__To do__. Write out each record in full and exactly as given. Skip any pictures.

[Page layout parsing data]
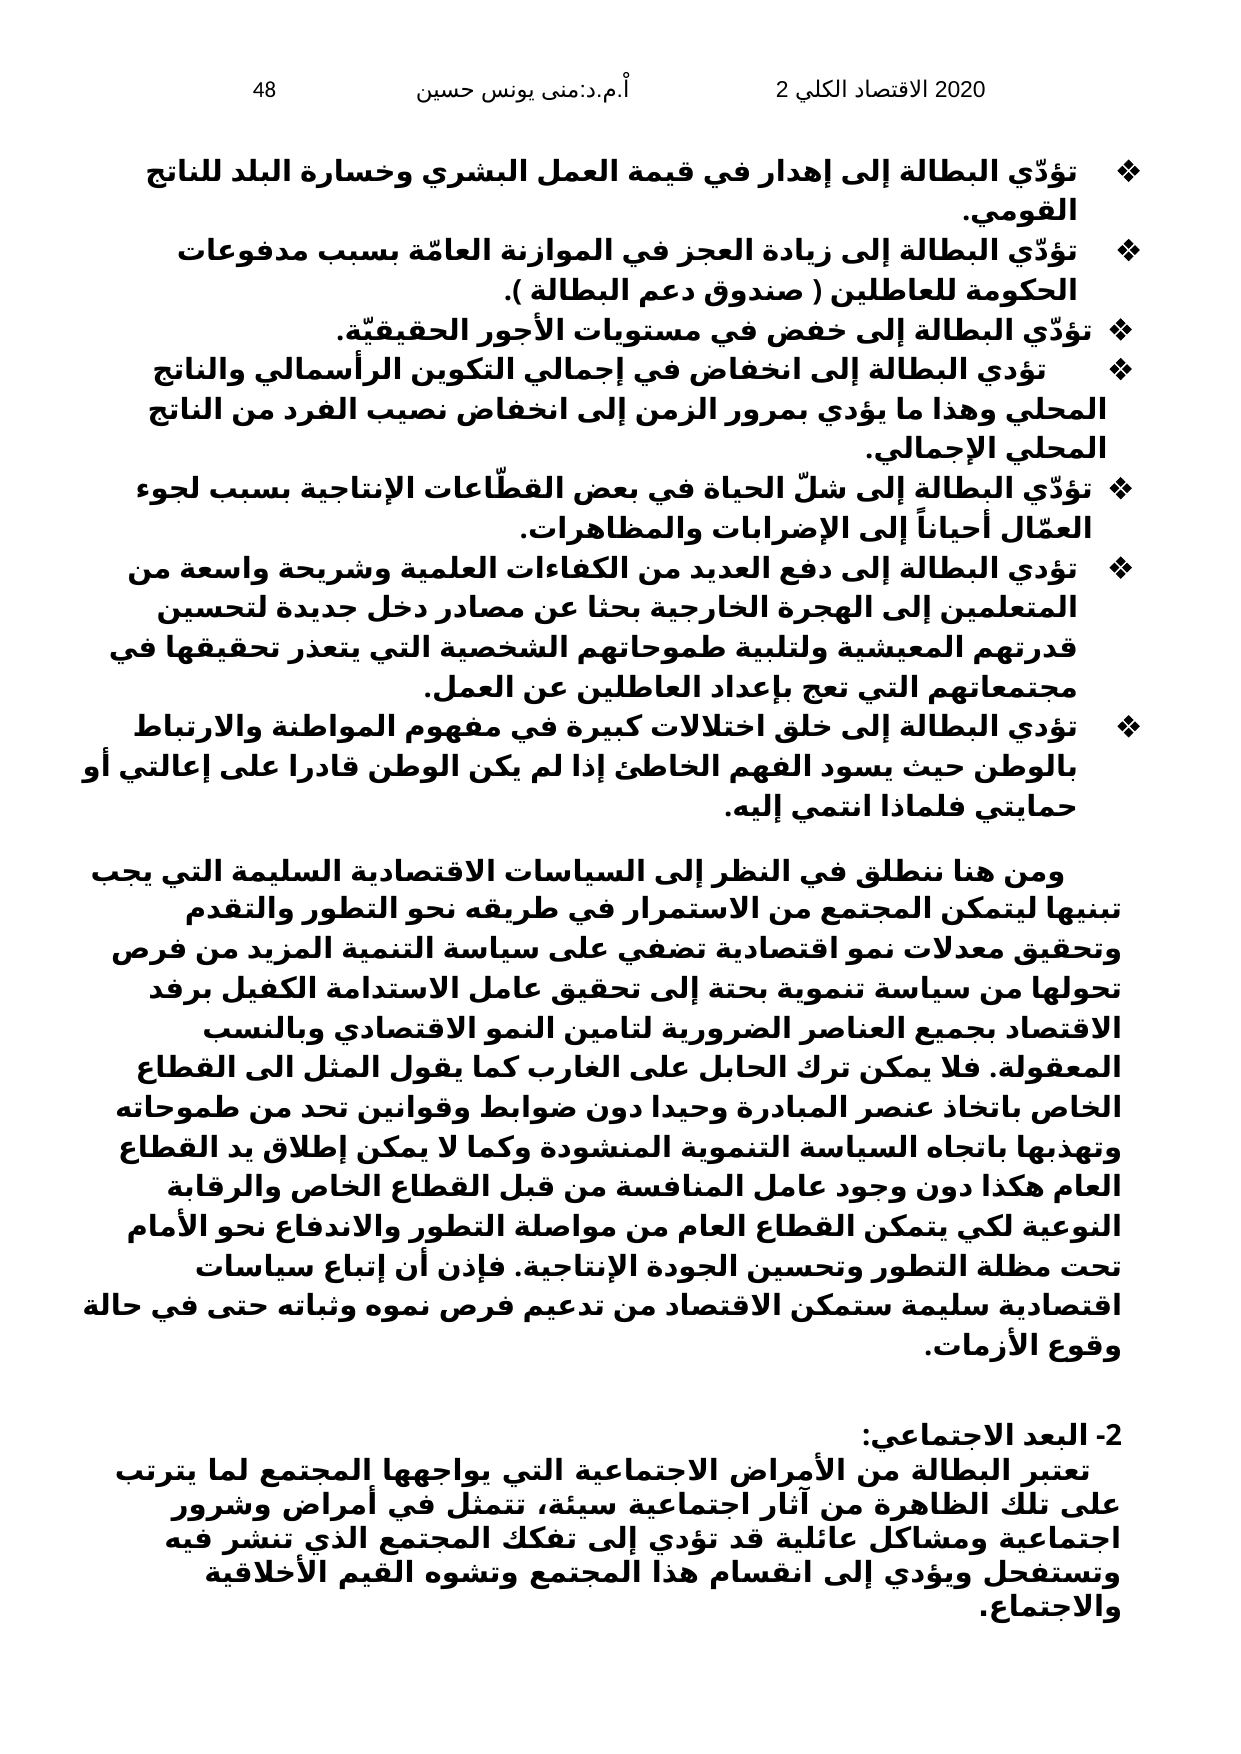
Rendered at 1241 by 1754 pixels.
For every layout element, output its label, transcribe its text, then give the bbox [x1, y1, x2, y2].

list تؤدي البطالة إلى دفع العديد من الكفاءات العلمية وشريحة واسعة من المتعلمين إلى الهجرة الخارجية بحثا عن مصادر دخل جديدة لتحسين قدرتهم المعيشية ولتلبية طموحاتهم الشخصية التي يتعذر تحقيقها في مجتمعاتهم التي تعج بإعداد العاطلين عن العمل. [74, 547, 1108, 706]
list تؤدّي البطالة إلى خفض في مستويات الأجور الحقيقيّة. [74, 309, 1108, 348]
list تؤدّي البطالة إلى إهدار في قيمة العمل البشري وخسارة البلد للناتج القومي. [74, 150, 1116, 229]
list تؤدّي البطالة إلى زيادة العجز في الموازنة العامّة بسبب مدفوعات الحكومة للعاطلين ( صندوق دعم البطالة ). [74, 229, 1116, 309]
subtitle 2- البعد الاجتماعي: [74, 1414, 1122, 1454]
text ومن هنا ننطلق في النظر إلى السياسات الاقتصادية السليمة التي يجب تبنيها ليتمكن المجتمع من الاستمرار في طريقه نحو التطور والتقدم وتحقيق معدلات نمو اقتصادية تضفي على سياسة التنمية المزيد من فرص تحولها من سياسة تنموية بحتة إلى تحقيق عامل الاستدامة الكفيل برفد الاقتصاد بجميع العناصر الضرورية لتامين النمو الاقتصادي وبالنسب المعقولة. فلا يمكن ترك الحابل على الغارب كما يقول المثل الى القطاع الخاص باتخاذ عنصر المبادرة وحيدا دون ضوابط وقوانين تحد من طموحاته وتهذبها باتجاه السياسة التنموية المنشودة وكما لا يمكن إطلاق يد القطاع العام هكذا دون وجود عامل المنافسة من قبل القطاع الخاص والرقابة النوعية لكي يتمكن القطاع العام من مواصلة التطور والاندفاع نحو الأمام تحت مظلة التطور وتحسين الجودة الإنتاجية. فإذن أن إتباع سياسات اقتصادية سليمة ستمكن الاقتصاد من تدعيم فرص نموه وثباته حتى في حالة وقوع الأزمات. [74, 854, 1122, 1364]
list تؤدي البطالة إلى انخفاض في إجمالي التكوين الرأسمالي والناتج المحلي وهذا ما يؤدي بمرور الزمن إلى انخفاض نصيب الفرد من الناتج المحلي الإجمالي. [74, 348, 1108, 467]
list تؤدّي البطالة إلى شلّ الحياة في بعض القطّاعات الإنتاجية بسبب لجوء العمّال أحياناً إلى الإضرابات والمظاهرات. [74, 467, 1108, 547]
text تعتبر البطالة من الأمراض الاجتماعية التي يواجهها المجتمع لما يترتب على تلك الظاهرة من آثار اجتماعية سيئة، تتمثل في أمراض وشرور اجتماعية ومشاكل عائلية قد تؤدي إلى تفكك المجتمع الذي تنشر فيه وتستفحل ويؤدي إلى انقسام هذا المجتمع وتشوه القيم الأخلاقية والاجتماع. [74, 1454, 1122, 1623]
list تؤدي البطالة إلى خلق اختلالات كبيرة في مفهوم المواطنة والارتباط بالوطن حيث يسود الفهم الخاطئ إذا لم يكن الوطن قادرا على إعالتي أو حمايتي فلماذا انتمي إليه. [74, 706, 1116, 825]
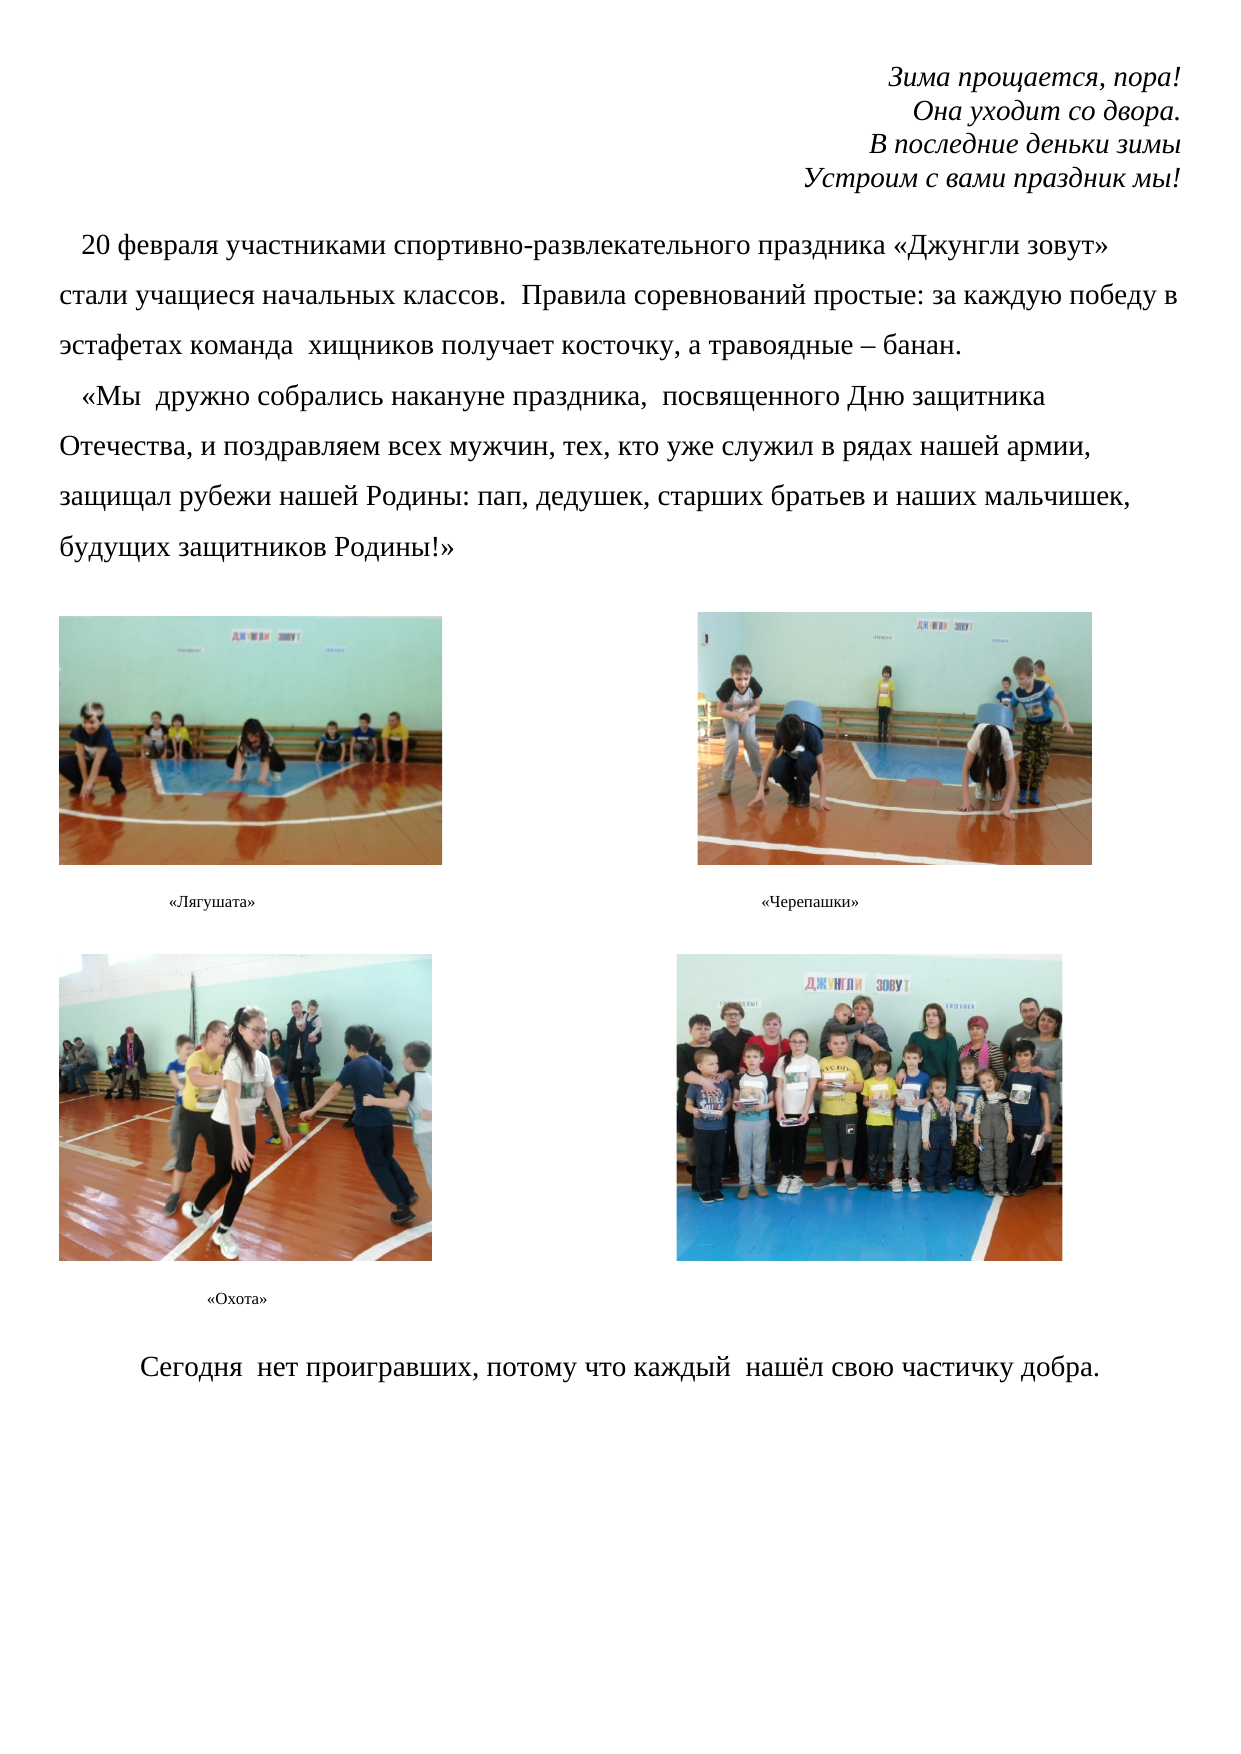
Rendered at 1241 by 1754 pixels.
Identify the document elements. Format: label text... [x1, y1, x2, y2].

text Зима прощается, пора! [59, 59, 1181, 93]
text «Охота» [59, 954, 1181, 1322]
text Сегодня нет проигравших, потому что каждый нашёл свою частичку добра. [59, 1322, 1181, 1383]
text Она уходит со двора. [59, 93, 1181, 126]
picture [697, 612, 1092, 865]
picture [59, 616, 443, 865]
text Устроим с вами праздник мы! [59, 160, 1181, 193]
text 20 февраля участниками спортивно-развлекательного праздника «Джунгли зовут» стали учащиеся начальных классов. Правила соревнований простые: за каждую победу в эстафетах команда хищников получает косточку, а травоядные – банан. [59, 227, 1181, 361]
text В последние деньки зимы [59, 126, 1181, 160]
picture [59, 954, 432, 1261]
text «Мы дружно собрались накануне праздника, посвященного Дню защитника Отечества, и поздравляем всех мужчин, тех, кто уже служил в рядах нашей армии, защищал рубежи нашей Родины: пап, дедушек, старших братьев и наших мальчишек, будущих защитников Родины!» [59, 378, 1181, 562]
text «Лягушата» «Черепашки» [59, 864, 1181, 926]
picture [676, 954, 1063, 1261]
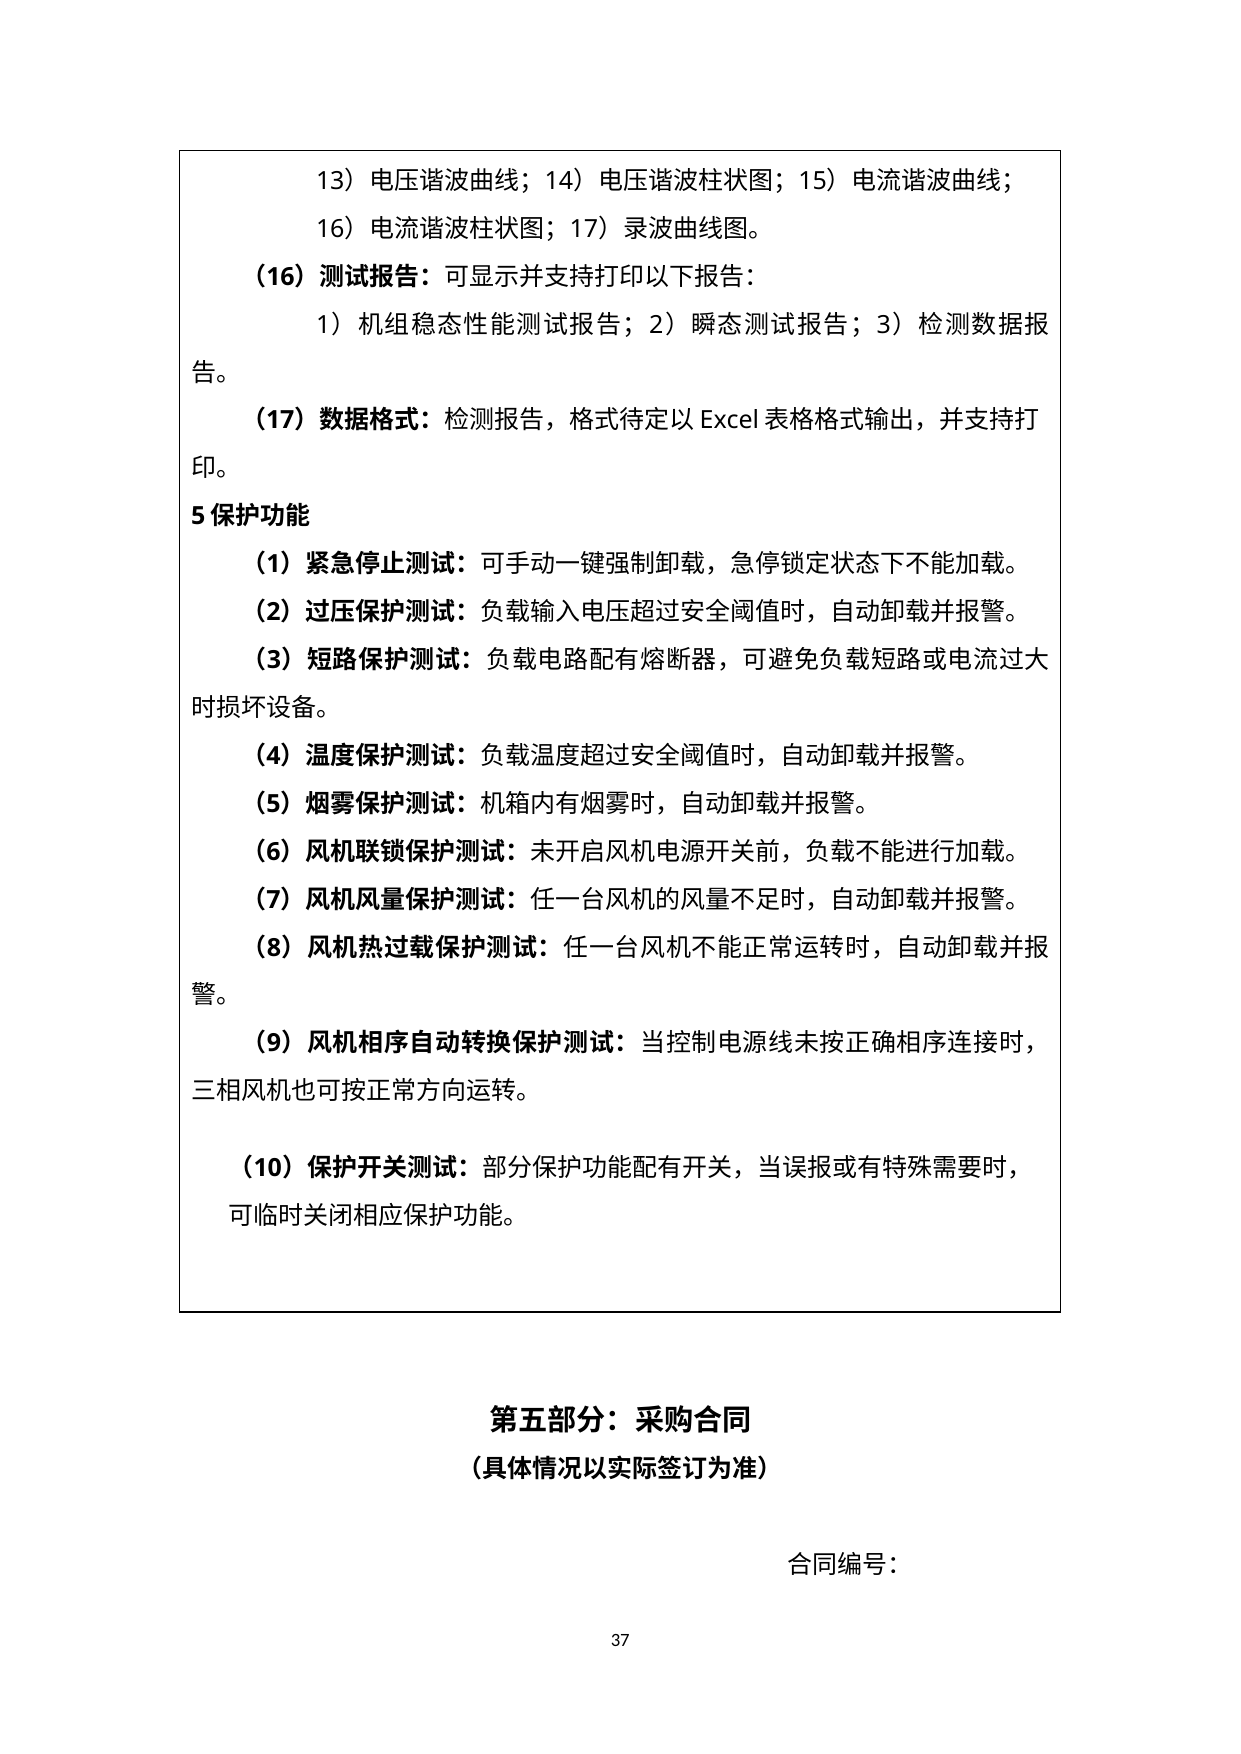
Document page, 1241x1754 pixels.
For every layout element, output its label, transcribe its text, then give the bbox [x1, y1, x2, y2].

__Written answer__.
Rendered at 1241 by 1754 pixels.
For every layout element, output its label, transcribe its text, then give the bbox [x1, y1, x2, y2].

list تؤدي البطالة إلى دفع العديد من الكفاءات العلمية وشريحة واسعة من المتعلمين إلى الهجرة الخارجية بحثا عن مصادر دخل جديدة لتحسين قدرتهم المعيشية ولتلبية طموحاتهم الشخصية التي يتعذر تحقيقها في مجتمعاتهم التي تعج بإعداد العاطلين عن العمل. [74, 547, 1108, 706]
list تؤدّي البطالة إلى خفض في مستويات الأجور الحقيقيّة. [74, 309, 1108, 348]
list تؤدّي البطالة إلى إهدار في قيمة العمل البشري وخسارة البلد للناتج القومي. [74, 150, 1116, 229]
list تؤدّي البطالة إلى زيادة العجز في الموازنة العامّة بسبب مدفوعات الحكومة للعاطلين ( صندوق دعم البطالة ). [74, 229, 1116, 309]
subtitle 2- البعد الاجتماعي: [74, 1414, 1122, 1454]
text ومن هنا ننطلق في النظر إلى السياسات الاقتصادية السليمة التي يجب تبنيها ليتمكن المجتمع من الاستمرار في طريقه نحو التطور والتقدم وتحقيق معدلات نمو اقتصادية تضفي على سياسة التنمية المزيد من فرص تحولها من سياسة تنموية بحتة إلى تحقيق عامل الاستدامة الكفيل برفد الاقتصاد بجميع العناصر الضرورية لتامين النمو الاقتصادي وبالنسب المعقولة. فلا يمكن ترك الحابل على الغارب كما يقول المثل الى القطاع الخاص باتخاذ عنصر المبادرة وحيدا دون ضوابط وقوانين تحد من طموحاته وتهذبها باتجاه السياسة التنموية المنشودة وكما لا يمكن إطلاق يد القطاع العام هكذا دون وجود عامل المنافسة من قبل القطاع الخاص والرقابة النوعية لكي يتمكن القطاع العام من مواصلة التطور والاندفاع نحو الأمام تحت مظلة التطور وتحسين الجودة الإنتاجية. فإذن أن إتباع سياسات اقتصادية سليمة ستمكن الاقتصاد من تدعيم فرص نموه وثباته حتى في حالة وقوع الأزمات. [74, 854, 1122, 1364]
list تؤدي البطالة إلى انخفاض في إجمالي التكوين الرأسمالي والناتج المحلي وهذا ما يؤدي بمرور الزمن إلى انخفاض نصيب الفرد من الناتج المحلي الإجمالي. [74, 348, 1108, 467]
list تؤدّي البطالة إلى شلّ الحياة في بعض القطّاعات الإنتاجية بسبب لجوء العمّال أحياناً إلى الإضرابات والمظاهرات. [74, 467, 1108, 547]
text تعتبر البطالة من الأمراض الاجتماعية التي يواجهها المجتمع لما يترتب على تلك الظاهرة من آثار اجتماعية سيئة، تتمثل في أمراض وشرور اجتماعية ومشاكل عائلية قد تؤدي إلى تفكك المجتمع الذي تنشر فيه وتستفحل ويؤدي إلى انقسام هذا المجتمع وتشوه القيم الأخلاقية والاجتماع. [74, 1454, 1122, 1623]
list تؤدي البطالة إلى خلق اختلالات كبيرة في مفهوم المواطنة والارتباط بالوطن حيث يسود الفهم الخاطئ إذا لم يكن الوطن قادرا على إعالتي أو حمايتي فلماذا انتمي إليه. [74, 706, 1116, 825]
Rendered at 1241 by 1754 pixels.
Identify the document elements. Format: label text... [x1, y1, x2, y2].

text Зима прощается, пора! [59, 59, 1181, 93]
text «Охота» [59, 954, 1181, 1322]
text Сегодня нет проигравших, потому что каждый нашёл свою частичку добра. [59, 1322, 1181, 1383]
text Она уходит со двора. [59, 93, 1181, 126]
picture [697, 612, 1092, 865]
picture [59, 616, 443, 865]
text Устроим с вами праздник мы! [59, 160, 1181, 193]
text 20 февраля участниками спортивно-развлекательного праздника «Джунгли зовут» стали учащиеся начальных классов. Правила соревнований простые: за каждую победу в эстафетах команда хищников получает косточку, а травоядные – банан. [59, 227, 1181, 361]
text В последние деньки зимы [59, 126, 1181, 160]
picture [59, 954, 432, 1261]
text «Мы дружно собрались накануне праздника, посвященного Дню защитника Отечества, и поздравляем всех мужчин, тех, кто уже служил в рядах нашей армии, защищал рубежи нашей Родины: пап, дедушек, старших братьев и наших мальчишек, будущих защитников Родины!» [59, 378, 1181, 562]
text «Лягушата» «Черепашки» [59, 864, 1181, 926]
picture [676, 954, 1063, 1261]
Document page, 1241x1754 pixels.
For every layout element, output its label, transcribe its text, then give the bbox [x1, y1, x2, y2].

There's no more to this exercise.